Do teu vizinho António, com amor

Imagina esta situação. Uma mulher chega ao escritório depois de almoço, de barriga cheia e mole de toda a comida gordurosa que comeu, querendo apenas desapertar o botão das calças à vontade atrás da secretária e fechar os olhos durante um bocado antes de atacar a pilha de papel que a assistente lhe tinha posto à frente enquanto ela tinha ido almoçar. Mas esquece a pilha de papel. Quando voltou do almoço de barriga cheia e mole de toda a comida gordurosa que tinha comido, tinha a secretária arrumada e um envelope branco, sem remetente nem destinatário estrategicamente colocado no meio.
Começava assim:
"Querida Laura. Ponto. Mandei raptar a Inês e vinha-te pedir um resgate. Ponto.
Aposto que o estomago mole parou de fazer a digestão durante uns bons segundos.
Estava a brincar, sempre gostei de brincadeiras mórbidas. Não, não te vou pedir resgate nenhum, sei que também não andas às maravilhas de dinheiro. Mas raptei a Inês.
Bem, podia estar aqui a gastar papel a descrever todas as razões pelas quais o fiz, todas têm datas e eu curiosamente, sei-as a todas. A melhor razão que te poderia dizer, a primeira e a escondida em todas, é que te quero de volta. Quero-te de volta Laura, percebes? A Inês não é nada para mim comparada, e quando primeiro discutimos por ela, percebi logo que não precisava dela para te fazer feliz. Não lhe quero fazer mal, nem vou fazer. A menos que voltes para mim. Ponto. A partir do momento em que a tivemos, tudo piorou. A atenção que me davas, o jantar, a roupa mal engomada, o sexo que fazíamos (cada vez menos). Não quero falar do que está para trás, só do que vem. Amo-te tanto, tanto! Vês o que me obrigas a fazer, ao que me reduzes? A um ladrão, a um raptor. Volta para mim, sim? Pensa nisso.
Tens até sexta-feira ao meio-dia, sabes onde trabalho. Senão estrangulo-a e deixo-ta no tapete da entrada. A sério."

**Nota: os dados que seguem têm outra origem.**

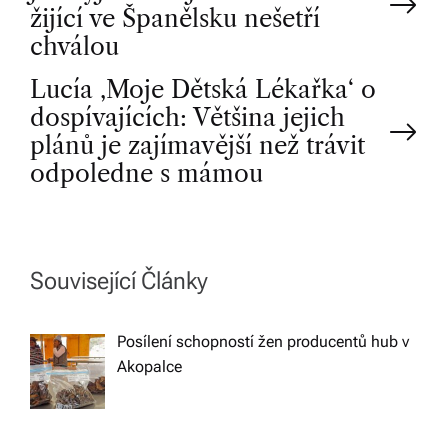
o
žijící ve Španělsku nešetří
chválou
s
Lucía ‚Moje Dětská Lékařka‘ o
t
dospívajících: Většina jejich
plánů je zajímavější než trávit
n
odpoledne s mámou
a
v
Související Články
i
Posílení schopností žen producentů hub v
Akopalce
g
a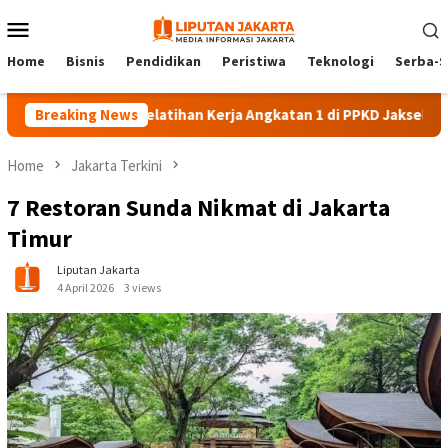
Skip
Mobile
to
Menu
content
Home
Bisnis
Pendidikan
Peristiwa
Teknologi
Serba-S
Ikut Pelatihan Kerja Angkatan 1 di PPKD Jaksel
Breaking News
10 Wisata 
Home
Jakarta Terkini
7 Restoran Sunda Nikmat di Jakarta
Timur
Liputan Jakarta
4 April 2026
3 views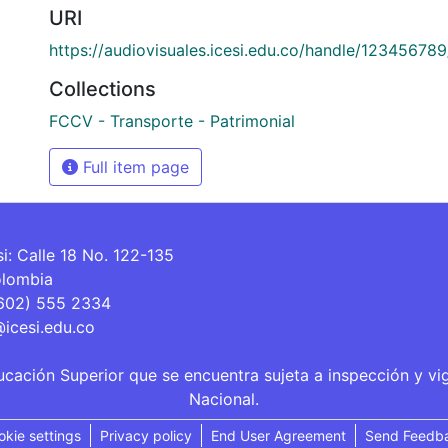
URI
https://audiovisuales.icesi.edu.co/handle/12345678
Collections
FCCV - Transporte - Patrimonial
Full item page
si: Calle 18 No. 122-135
olombia
(602) 555 2334
@icesi.edu.co
ucación Superior que se encuentra sujeta a inspección y vi
Nacional.
okie settings
Privacy policy
End User Agreement
Send Feedb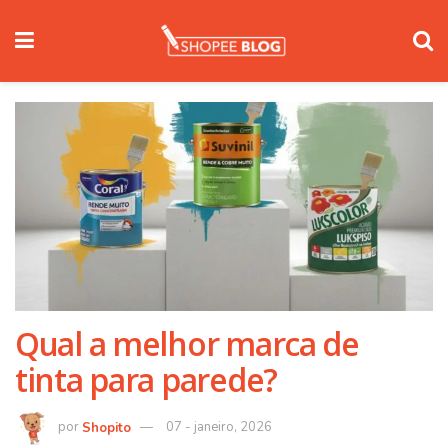
Qual a melhor marca de
tinta para parede?
Shopito
07 - janeiro, 2026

A mulher tinha tanto amor à Inês, ou pelo menos assim parecia, que desmaiou ali mesmo em pleno escritório, de botão das calças desapertado com um bocadinho de barriga mole e branca a espreitar, a rir-se para todos os colegas que vieram ver o espetáculo da Incrível-Mulher-Cheia-De-Amor e de comida gordurosa, a quem eles se riam de volta e com o dobro do gozo.
Um dos colegas, cansado de se rir da barriga que espreitava e de toda a figura da mulher espetada no meio da carpete, pegou na folha branca deixada à toa no meio do chão e ficou sério por um minuto. Perguntou para o ar se a Laura era casada, ou tinha sido, e afirmou que não sabia que a Laura tinha uma filha, a tal de Inês. A assistente e algumas mulheres trocaram uns olhares até que uma delas respondeu:
- A Inês é a cadela.

Que tipo de amor é este? Ridículo que até dói. É claro que a ridícula da cadelinha não foi raptada coisa nenhuma. O Jorge está em Barcelona a divertir-se com as espanholas em casas de banho públicas. A mulher teve exactamente a mesma reacção que eu imaginei que ela teria quando escrevi a carta, imitando na perfeição a letra do marido Jorge, que não podia ter ficado mais feliz pela mulher ter arranjado alguém à altura a quem dar o seu amor. Uma cadela estúpida, mandriona e pequenina, que não ocupa muito espaço. Ao contrário de um marido, de um amor que implique palavras e comunicação. Há pessoas que simplesmente não têm o dom da retribuição.. Não que os animais não sejam dignos do nosso amor, nunca me ouvirão dizer isso. Só que há pessoas que simplesmente não sabem reconhecer o que têm mesmo à frente dos olhos. E se calhar, são felizes assim. Na ignorância.